◆ **WHAT YOU HAVE TO DO**: How many lines in the material below contain the string "along"? Answer with the number alone.
============
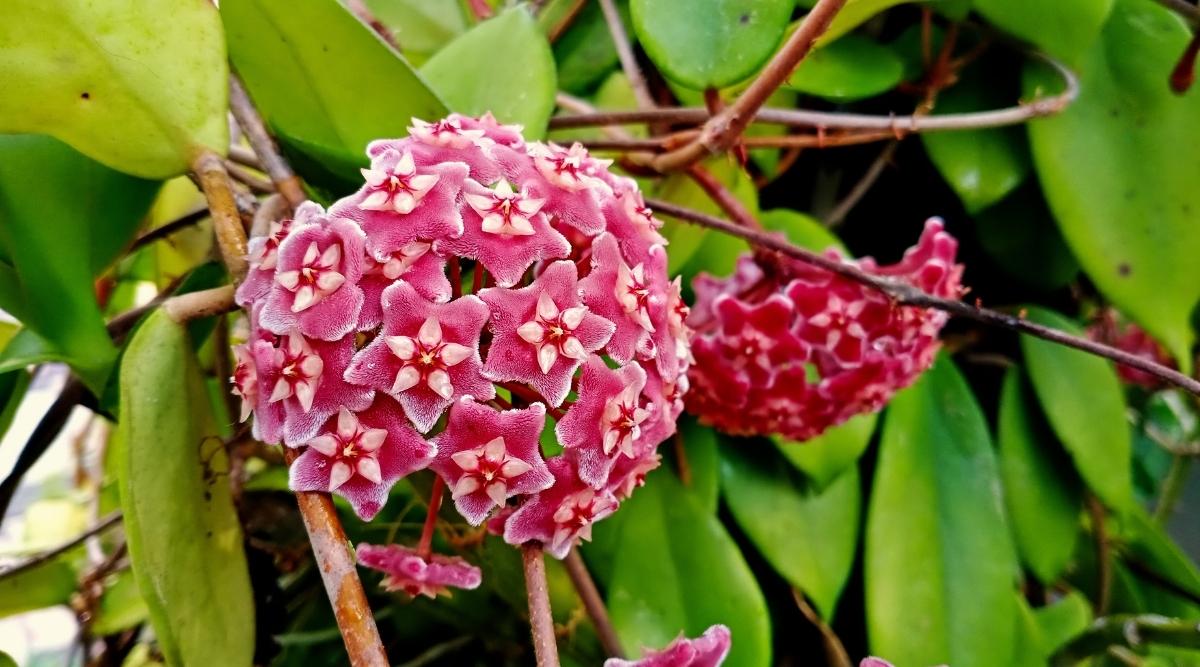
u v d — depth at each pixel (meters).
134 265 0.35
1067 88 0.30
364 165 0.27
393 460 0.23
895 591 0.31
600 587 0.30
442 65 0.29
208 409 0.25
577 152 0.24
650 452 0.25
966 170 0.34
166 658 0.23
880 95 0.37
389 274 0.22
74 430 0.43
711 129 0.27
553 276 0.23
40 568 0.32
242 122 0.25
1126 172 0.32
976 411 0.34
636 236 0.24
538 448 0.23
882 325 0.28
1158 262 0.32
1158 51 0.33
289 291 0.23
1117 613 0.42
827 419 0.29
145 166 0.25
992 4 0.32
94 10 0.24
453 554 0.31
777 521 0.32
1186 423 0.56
============
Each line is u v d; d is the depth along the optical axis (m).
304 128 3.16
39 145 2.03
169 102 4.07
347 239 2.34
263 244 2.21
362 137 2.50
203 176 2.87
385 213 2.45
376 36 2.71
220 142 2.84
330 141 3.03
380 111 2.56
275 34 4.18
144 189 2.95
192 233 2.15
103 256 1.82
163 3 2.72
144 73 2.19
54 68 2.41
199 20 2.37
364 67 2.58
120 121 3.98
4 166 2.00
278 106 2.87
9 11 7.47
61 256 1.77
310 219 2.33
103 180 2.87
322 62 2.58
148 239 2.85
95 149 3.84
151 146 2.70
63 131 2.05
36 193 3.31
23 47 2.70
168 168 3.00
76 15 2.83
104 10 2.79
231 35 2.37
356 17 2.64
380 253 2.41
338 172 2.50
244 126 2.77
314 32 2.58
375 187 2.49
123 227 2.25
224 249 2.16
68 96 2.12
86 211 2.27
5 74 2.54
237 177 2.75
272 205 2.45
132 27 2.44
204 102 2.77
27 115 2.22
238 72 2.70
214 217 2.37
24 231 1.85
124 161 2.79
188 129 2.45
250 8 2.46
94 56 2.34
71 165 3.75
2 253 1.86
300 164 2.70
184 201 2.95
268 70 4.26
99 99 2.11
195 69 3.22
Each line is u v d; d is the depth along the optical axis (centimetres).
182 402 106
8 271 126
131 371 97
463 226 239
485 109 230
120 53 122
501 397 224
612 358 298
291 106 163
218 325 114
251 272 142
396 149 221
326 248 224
============
◆ **ANSWER**: 2